● DIRECTIONS FOR THIS TASK: Repeat the data from the line with "100% нетоксичный и" to the line with "Многоразовый", reproducing each line verbatim.

== RECORDS SUPPLIED ==

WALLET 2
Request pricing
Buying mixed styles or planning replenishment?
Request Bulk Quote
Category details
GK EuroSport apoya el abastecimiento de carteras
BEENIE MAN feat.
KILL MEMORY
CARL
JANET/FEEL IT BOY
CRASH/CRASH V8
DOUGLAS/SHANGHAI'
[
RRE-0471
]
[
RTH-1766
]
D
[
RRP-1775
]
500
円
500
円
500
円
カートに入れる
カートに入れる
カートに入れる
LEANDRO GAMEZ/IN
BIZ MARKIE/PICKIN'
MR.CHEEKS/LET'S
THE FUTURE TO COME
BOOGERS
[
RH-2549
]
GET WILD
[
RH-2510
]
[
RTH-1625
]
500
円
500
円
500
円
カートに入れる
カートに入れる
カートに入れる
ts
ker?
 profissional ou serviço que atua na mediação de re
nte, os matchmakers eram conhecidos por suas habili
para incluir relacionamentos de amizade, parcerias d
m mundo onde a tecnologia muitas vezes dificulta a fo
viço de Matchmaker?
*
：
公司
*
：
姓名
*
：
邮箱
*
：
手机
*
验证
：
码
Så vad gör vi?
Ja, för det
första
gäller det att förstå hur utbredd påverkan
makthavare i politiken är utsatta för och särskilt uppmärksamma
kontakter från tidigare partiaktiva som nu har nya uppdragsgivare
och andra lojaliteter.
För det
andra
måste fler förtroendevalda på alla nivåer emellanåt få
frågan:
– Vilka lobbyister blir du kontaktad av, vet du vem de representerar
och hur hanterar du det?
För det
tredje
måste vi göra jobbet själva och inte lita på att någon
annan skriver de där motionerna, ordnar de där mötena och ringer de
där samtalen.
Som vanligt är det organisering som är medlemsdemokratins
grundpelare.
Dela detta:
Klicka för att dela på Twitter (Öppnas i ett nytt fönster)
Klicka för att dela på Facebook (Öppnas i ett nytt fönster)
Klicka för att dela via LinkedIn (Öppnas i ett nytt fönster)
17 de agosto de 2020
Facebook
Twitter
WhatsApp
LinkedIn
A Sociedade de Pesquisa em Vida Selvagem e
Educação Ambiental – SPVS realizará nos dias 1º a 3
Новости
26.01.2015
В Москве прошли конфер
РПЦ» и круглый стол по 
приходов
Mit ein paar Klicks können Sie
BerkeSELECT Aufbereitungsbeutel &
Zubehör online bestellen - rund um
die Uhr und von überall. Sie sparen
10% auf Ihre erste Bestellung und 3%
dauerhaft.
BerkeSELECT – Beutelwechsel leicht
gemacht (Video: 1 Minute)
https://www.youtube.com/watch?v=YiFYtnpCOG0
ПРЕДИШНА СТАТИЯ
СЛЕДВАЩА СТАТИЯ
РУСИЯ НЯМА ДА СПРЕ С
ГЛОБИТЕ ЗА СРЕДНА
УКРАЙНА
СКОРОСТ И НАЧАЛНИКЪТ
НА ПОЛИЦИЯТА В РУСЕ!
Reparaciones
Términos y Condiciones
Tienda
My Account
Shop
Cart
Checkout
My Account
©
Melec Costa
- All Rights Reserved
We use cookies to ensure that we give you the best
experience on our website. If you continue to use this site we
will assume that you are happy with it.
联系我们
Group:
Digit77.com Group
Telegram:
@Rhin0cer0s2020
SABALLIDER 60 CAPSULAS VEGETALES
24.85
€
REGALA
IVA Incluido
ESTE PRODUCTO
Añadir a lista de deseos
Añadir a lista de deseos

===
== RECORDS SUPPLIED ==

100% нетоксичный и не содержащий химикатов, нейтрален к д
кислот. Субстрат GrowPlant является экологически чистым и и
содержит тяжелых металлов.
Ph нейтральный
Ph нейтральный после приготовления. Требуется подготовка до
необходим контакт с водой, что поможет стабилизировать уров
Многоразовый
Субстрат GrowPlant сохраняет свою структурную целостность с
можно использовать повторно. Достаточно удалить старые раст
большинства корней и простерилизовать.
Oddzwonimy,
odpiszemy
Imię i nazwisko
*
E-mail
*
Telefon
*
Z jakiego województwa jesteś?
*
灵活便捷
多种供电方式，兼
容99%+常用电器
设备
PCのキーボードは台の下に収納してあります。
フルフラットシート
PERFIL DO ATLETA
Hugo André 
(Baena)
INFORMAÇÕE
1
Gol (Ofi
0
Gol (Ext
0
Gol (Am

===

● RESPONSE TO THE EXERCISE:
100% нетоксичный и не содержащий химикатов, нейтрален к д
кислот. Субстрат GrowPlant является экологически чистым и и
содержит тяжелых металлов.
Ph нейтральный
Ph нейтральный после приготовления. Требуется подготовка до
необходим контакт с водой, что поможет стабилизировать уров
Многоразовый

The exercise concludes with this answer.